Finally, because we observed multiple independent signals at the CRP locus, we attempted to jointly model these effects with the FINEMAP statistical fine-mapping approach. We ran FINEMAP separately on the African American (AA) and European American (EA) samples, assuming a maximum of 5 causal variants in AAs and 4 causal variants in EAs (based on the results from the ancestry-specific conditional analyses). The FINEMAP method identified 7 variants in the 95% credible set in AAs (see Table S9 for all variants in the credible sets, including AA conditional analysis lead rs11265259) and 26 variants in EAs, including conditional analysis lead variants rs2211320 and rs1800947. Interestingly, while rs11265259 was included in the 95% credible set in AAs, rs181704186 was not (r2 < 0.03 with all 7 credible set variants). Nevertheless, we nominated the rs181704186 variant for experimental follow up based on the preponderance of annotation-based evidence detailed above.

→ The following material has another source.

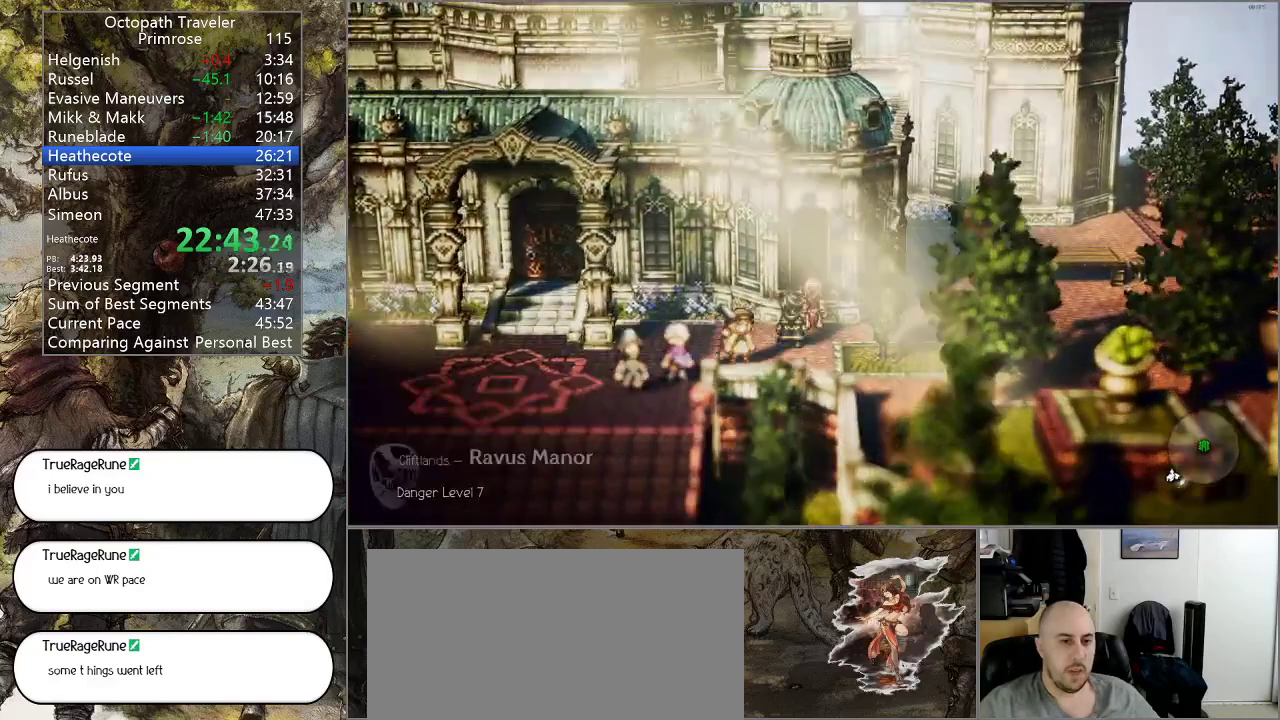
{"buttons": ["CIRCLE"], "left_stick": "center", "right_stick": "center", "events": [[333, "left_stick", "center"]]}
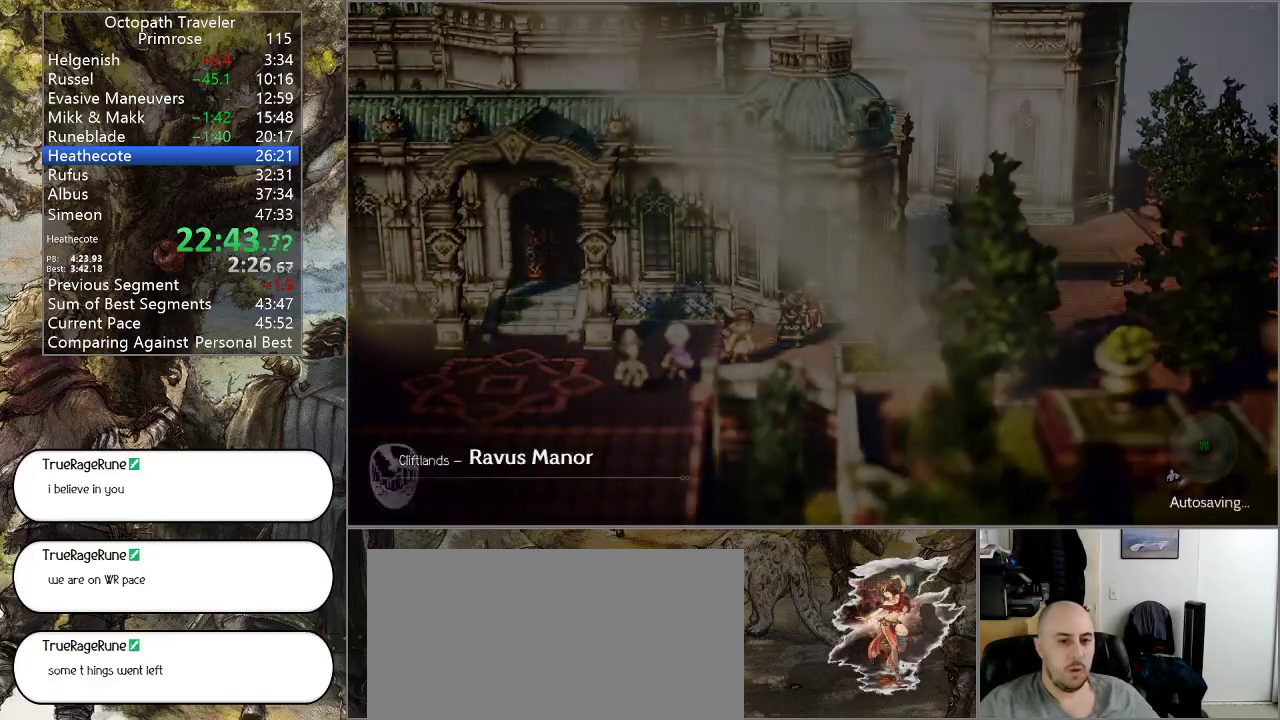
{"buttons": ["CIRCLE"], "left_stick": "center", "right_stick": "center", "events": []}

We performed further in vitro functional assays to characterize the regulatory role of rs181704186. We cloned a 1141-bp element designed to capture the surrounding regions of accessible chromatin and of cross-species conservation and containing each allele into a luciferase reporter vector in both orientations with respect to a minimal promoter (Table S10). Allele-specific clones of the reporter vector were transfected into the HepG2 hepatocyte/liver carcinoma cell line. Consistent with the GWAS direction of effect, the G allele associated with lower CRP levels was also associated with lower transcriptional activity in both the forward and reverse orientations (Figures 2C and S5A) than the A allele. In vivo, this likely reflects lower transcription of CRP, based on proximity and the GeneHancer links between this enhancer and the CRP transcription start site.36 The cloned regulatory element appears to be a repressor, as the levels of transcriptional activity are lower than empty vector controls (Figure 2C).

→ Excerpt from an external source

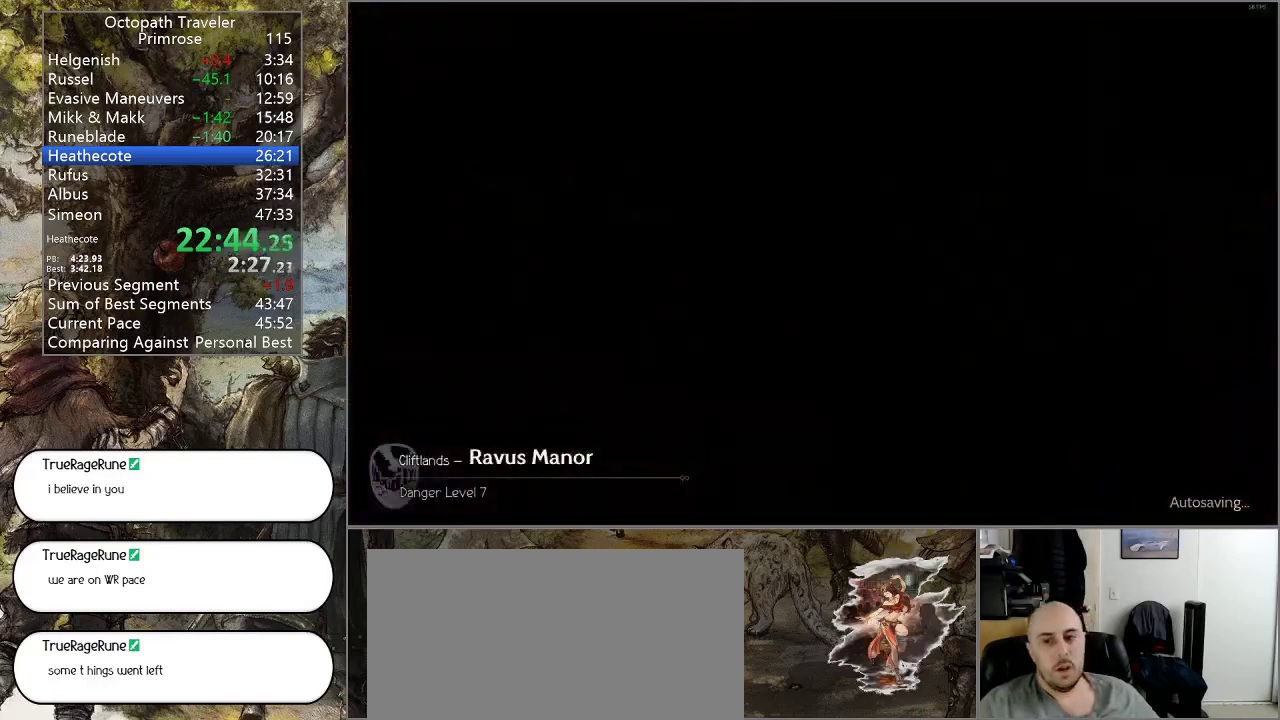
{"buttons": ["CIRCLE"], "left_stick": "center", "right_stick": "center", "events": []}
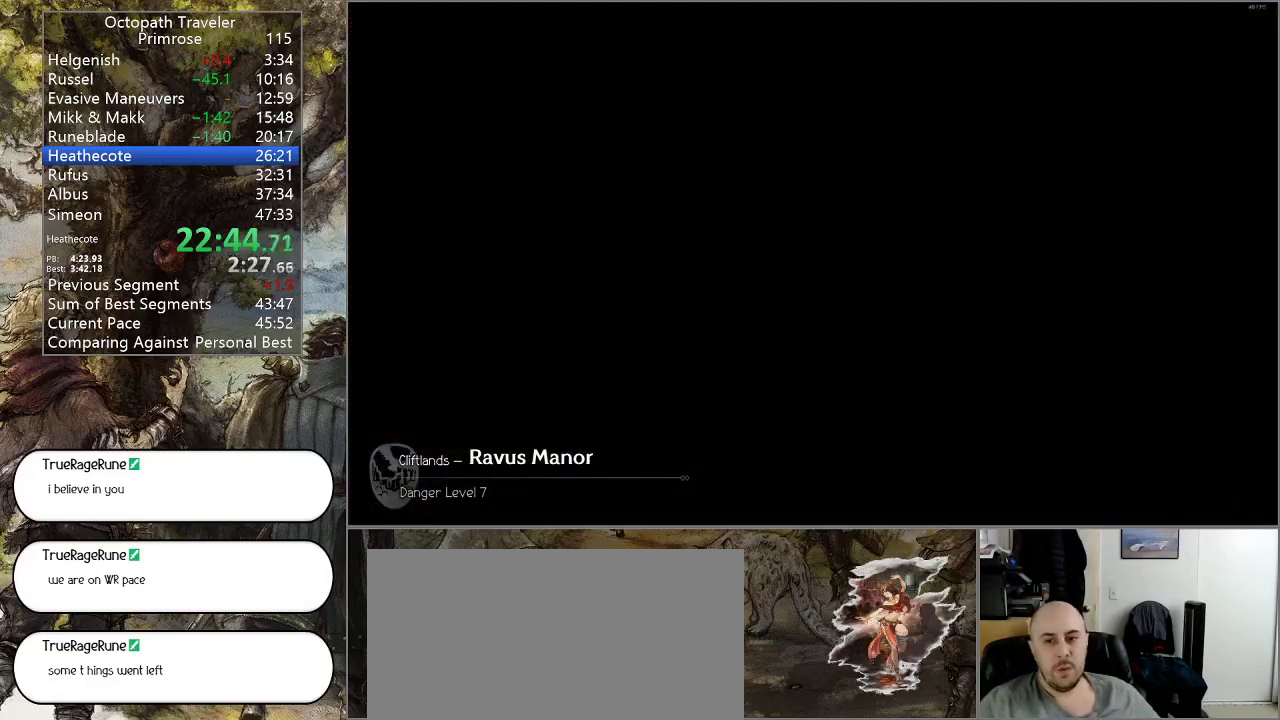
{"buttons": ["CIRCLE"], "left_stick": "center", "right_stick": "center", "events": []}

We next performed an electrophoretic mobility shift assay (EMSA) to test the alleles of rs181704186 for differences in transcription factor binding (Figures 2E and S5B–S5D). We observed an allele-specific band at rs181704186-A (as indicated with an arrow; comparing lane 2 versus 7) that is competed away by a 40× excess of a probe containing the A allele (lane 3), but unaffected by probes containing the G allele (lane 4). The rs181704186 variant overlaps a CCAAT Enhancer Binding Protein Beta (CEBPB) binding site in ENCODE ChIP-seq experiments from HepG2 and HeLa cells, along with several other transcription factor binding proteins (Figure 2B). The rs181704186-G allele is predicted to disrupt the CEBPB motif, changing the position weight matrix log of the odds score from 14.8 to 2.917,18 (Figure 2D). CEBPB is a transcription factor known to be important for production of CRP in liver37,38 and a strong candidate for contributing to the observed allelic differences in transcriptional activity. We attempted to super-shift the EMSA DNA-protein complexes with antibodies to CEBPB. Incubation with an antibody targeting CEBPB showed a weaker band, which may represent a partially disrupted the A-allele-specific protein-DNA complex (lane 5). These allele-specific differences in protein binding are concordant with the transcriptional reporter assay and are suggestive that disruption of transcription factor binding at least partially mediates these regulatory effects, although further evidence is needed to determine the role of CEBPB and/or other transcription factors.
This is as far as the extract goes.